The collaborative server, included with OwnCloud Documents, lets users join a ‘session’, which is basically a document with a history of edit operations. Operations are small units of edits (think ‘commits’). In a collaborative session, we use Operational Transformation techniques to make sure that operations fired by various clients will eventually result in a consistent state everywhere. When a new client joins an existing session, all earlier operations are played-back for it to reach the current state.
Note that this editing is not turn-based; this is true inline collaborative editing where users can join a document and start editing straight away. Like in other similar applications, the OT is smart enough to not give a no-op result when one user inserts a character and another presses ‘delete’ at the same position – instead, the second user will remove it’s target character and the new character will be inserted next to it in the ‘converged’ state; thus respecting the intent of the edit operations.
When multiple users edit a paragraph, it gets a ‘marker’ on it’s left in the color of the last editing user. Hovering over it shows a tooltip that provides information on which user edited it last.
Users’ selections are also collaborative, so you can neatly see what any other user has selected. This is useful for ‘indicating’ a region whilst reviewing something.
At the moment, we have our own homecooked library of Operations, for actions like cursor addition/movement/removal, text insertion/removal, style application, and more. Hopefully, we shall be able to agree upon a common spec for operations in the future with other developers for interoperability.
PS: Grab the source code at https://github.com/kogmbh/WebODF
Thanks for the detailed blog and great to see WebOdf progressing so well.
Extremely interesting.
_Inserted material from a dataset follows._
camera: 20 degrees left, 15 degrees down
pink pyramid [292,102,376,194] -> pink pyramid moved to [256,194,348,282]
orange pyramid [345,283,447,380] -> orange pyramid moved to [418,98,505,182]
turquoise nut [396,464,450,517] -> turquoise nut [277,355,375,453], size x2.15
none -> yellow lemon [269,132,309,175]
Will be watching development closely.
Do you have an online demo somewhere that we can try?
This really sounds great. Looking forward to trying it out.
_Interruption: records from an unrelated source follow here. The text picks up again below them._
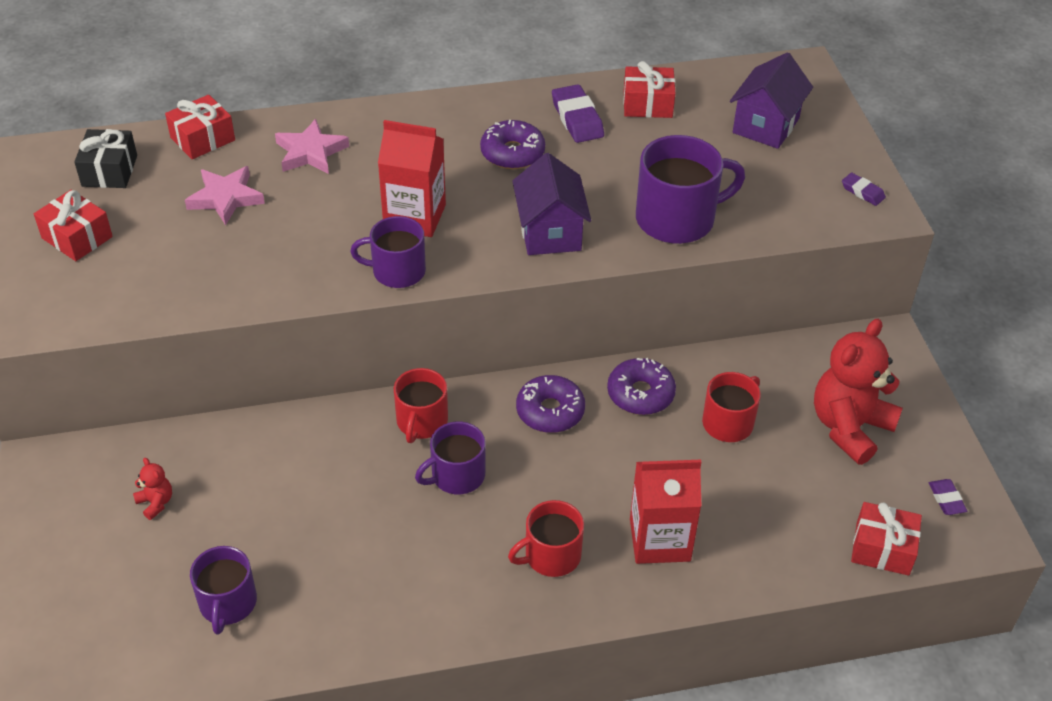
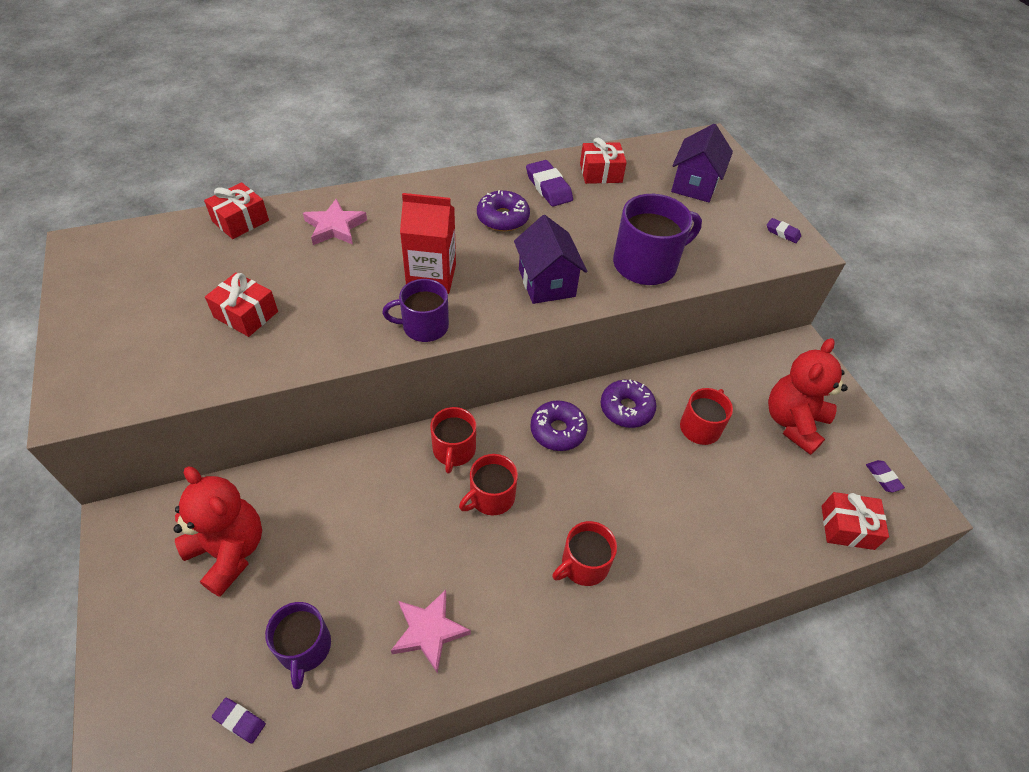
camera: 10 degrees left, 5 degrees up
red gift [34,190,113,261] -> red gift moved to [205,272,278,337]
black gift [74,129,137,188] -> none
red teddy bear [133,458,172,520] -> red teddy bear [173,466,262,597], size x2.38
pink star [185,166,265,225] -> pink star moved to [391,590,471,674]
purple mug [415,421,486,494] -> red mug [459,454,518,515]
red carton [630,460,702,564] -> none
none -> purple eraser [212,698,266,744]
By the way, is there any cooperation with the guys over at https://www.ox.io/ox_text ? As far as I know this is also OSS?!?
Thank you for the really interesting work you guys are developing.
Since the release of WebODF 0.5.0 seems months away ( https://github.com/kogmbh/WebODF/issues?milestone=2 ) … I wonder if you plan to upgrade your Firefox extension ( https://addons.mozilla.org/es/firefox/addon/webodf ) which is on version 0.4.1 and not upgraded 17 months ago. Maybe a 0.4.2 release ?
Sure, I try not being impatient, but you know … the screenshots shown here, compared to version 0.4.1 evidence a great improvement.
Now probably an stupid question ( I am just a user) : Is there any way to download the code from GitHub and update our Firefox extension with that code ?
Thanks a lot !!
for some reason twitter thinks this site is unsafe
@German the default build of webodf will give you a firefox extension package, so ‘just’ check out git and build it with cmake
Hey twitter, thank you for answering.
Finally, after some reading, I was able to check out ( git clone git://github.com/kogmbh/WebODF.git ) . The compilation ( mkdir build && cd build && cmake ../ && make firefoxextension-target ) ended OK … and I was even able to also install on Firefox the XPI file. Unfortunately it’s not working very well for me ( FF 26.0 on Kubuntu x86_64 ) . I guess this is one of risks of using development SW. Either way I am happy mainly because I have learnt quite a bit this weekend … and sure, I’ll try again in a couple of weeks to check if I am luckier.
Thank you !!!
Hi
This is really a cool project, many thanks!
Is there a Firefox Extension which allows for editing? This would make it possible to have an easy-to-deploy-and-use, completely Offline odf Editor.